— Сколько же лет, — спросил я, — нужно повторять dobranoc, пока это слово не прозвучит для вас по-польски?
— Это вопрос не времени, это вопрос вдумчивости. Это вопрос умственной сферы. Если вы уяснили себе, что польский тюремщик — тюремщик и для польского заключенного, как для немецкого тюремщика немецкий заключенный — заключенный, тогда вы на верном пути.
— Только еще на пути? Когда же я доберусь до цели?
— Когда вы будете в состоянии думать: польские тюремщики — лучшие тюремщики в мире, а польские заключенные — лучшие заключенные в мире.
— Dziękuje, panie Eugeniusz, — сказал я.
А он засмеялся и сказал:
— Вполне сносно, милый Марек, и очень своевременно. Шум за дверью я понимаю как напоминание, что подошло обеденное время. Возьмите себя в руки, сейчас я выдам вам большой секрет: сегодня будет капустный суп! Вам, видимо, ничего не сказали, но я уж так и быть скажу: это польский деликатес. А приготовленный в этих стенах, он считается у ценителей поистине пищей богов.
— Вот уж ахнут ценители, когда вскорости поступит на кухню новая капуста, — сказал я.
Этого Эугениуш не понял, да и не мог понять, и ни к чему ему было это понимать, а потому он вернулся к теме, в которой он был знатоком, а я не слишком разбирался.
— Жаль, — сказал Эугениуш, — сейчас к нам придет пан надзиратель, а мы даже не сможем сообщить ему, кого же вы, с целью разгрузки польских следственных органов, желаете взять себе партнером по опросу, а также личным опросчиком.
— Напротив, — ответил я и почувствовал, что мне нужно сделать рывок, чтобы высказать эту мысль, как если бы мне предстояло промчаться по плотине и разбить бочаров у витрины мясника, — напротив, думаю, что, судя по всему, в моем случае речь может идти только о юном пане Херцоге.
XIII
Мой учитель Эугениуш на это ничего не ответил, но из его затянувшегося молчания ясно следовало, что он считал меня ненормальным.
Каковым я, видимо, и был, ведь, насколько я знал жизнь, мы с паном Херцогом ни в каком смысле не подходили друг к другу. Уж в такой-то степени все законы жизни имели силу и в этих стенах.
И ее рождественские традиции тоже имели здесь силу, как я очень скоро узнал, и пан Шибко предоставил мне не один удобный случай поупражняться в его родном языке. Он гораздо чаще, чем обычно, заходил ко мне в камеру и каждый раз с помощью пантомимы требовал от меня строжайшего соблюдения чистоты, но я, видимо, выказывал полное непонимание, тогда он как-то раз встал посреди камеры, сложил молитвенно руки, поднял восторженный взгляд на влажную стену и стал мычать попурри из мелодий, напоминающих о елочке.
Я сдержался, не поддался искушению присоединиться к благочестивому пению; и без того сцена была достаточно тягостной.
Я был в том возрасте, когда люди отрекаются, на время правда, от традиций, обязывающих к таким действиям, о причинах которых спрашивать не принято. Рождество — это удовольствие, и ничего более, но с тех пор, как я понял, что бороды фальшивые, меня уже не могла обмануть фальшь в поведении. А если и не фальшь, то все же необычность. Такое поведение как бы специально заготавливалось к празднику.

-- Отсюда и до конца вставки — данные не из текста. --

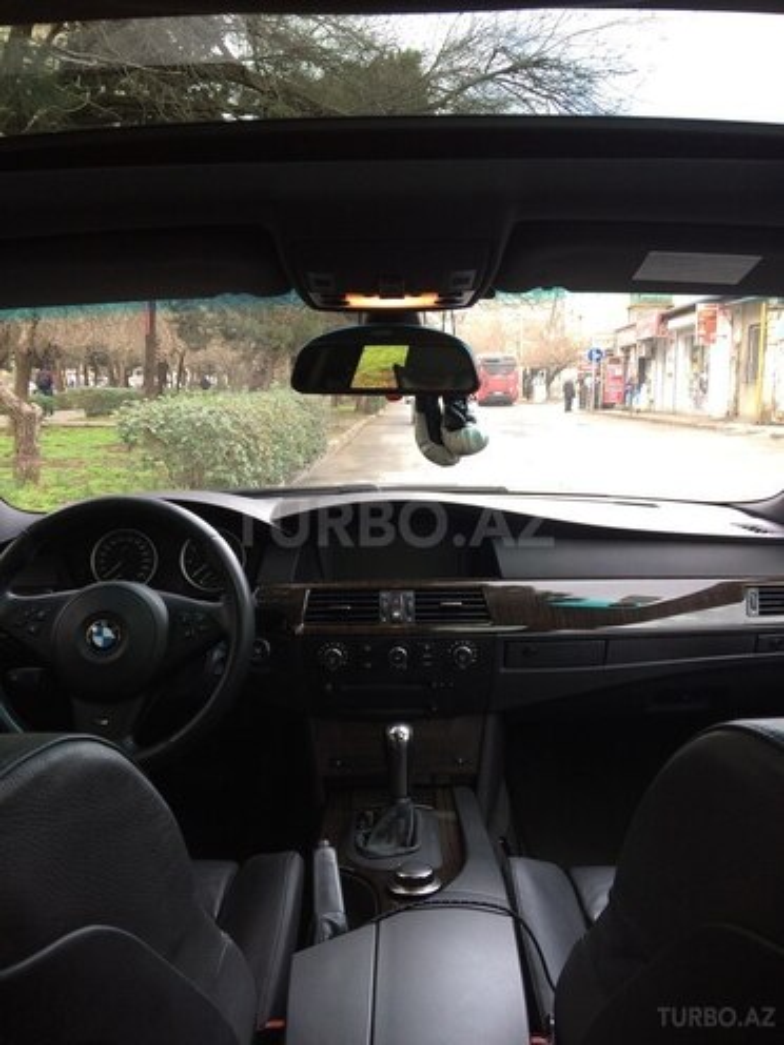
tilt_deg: -8.5
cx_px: 392
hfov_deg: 48.2
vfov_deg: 61.7
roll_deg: -0.6
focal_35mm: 29
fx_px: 876
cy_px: 522
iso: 32
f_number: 2.2
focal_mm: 4.15
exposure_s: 1/50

Моя мать была женщина без всякой фальши. Попади ей под горячую руку, она тебя пришибет. Но в спину удара не нанесет. Она была человеком суровым. Думается, без какой-либо нарочитости; просто она была такой. Когда она прочла письмо, в котором нас, после гибели отца, извещали еще и о гибели брата, то сказала:
— Что ж, будем жить одни.
Когда я вслух прочел то место в письме, где написано было, что мой брат служил примером для своих товарищей, она со злостью сказала:
— Посмей мне только!
Иной раз в жуткие воскресные вечера, когда было бы преступлением оставить ее одну, она сидела, выпрямившись как струна, скрестив руки на груди, лицом к окну, но за окном мог бы вспыхнуть фейерверк, мог бы тролль проскакать верхом на ведьме, мать ничего ровным счетом не увидела бы и не услышала.
Прежде я не осмеливался думать о наружности матери, но теперь смею думать об очень многом, а потому смею сказать и об этом: моя мать долгое время была красавицей. Ее белокурые волосы были редкостного неопределенно-золотистого оттенка, она собирала их в свободный узел на затылке, и, вспоминая о ней, я вижу, как она сдувает прядь волос со лба. Лоб у нее был высокий и узкий, а нос длинный и тонкий. Даже слишком длинный, но, по мне, это небольшое излишество только подчеркивало ее красоту.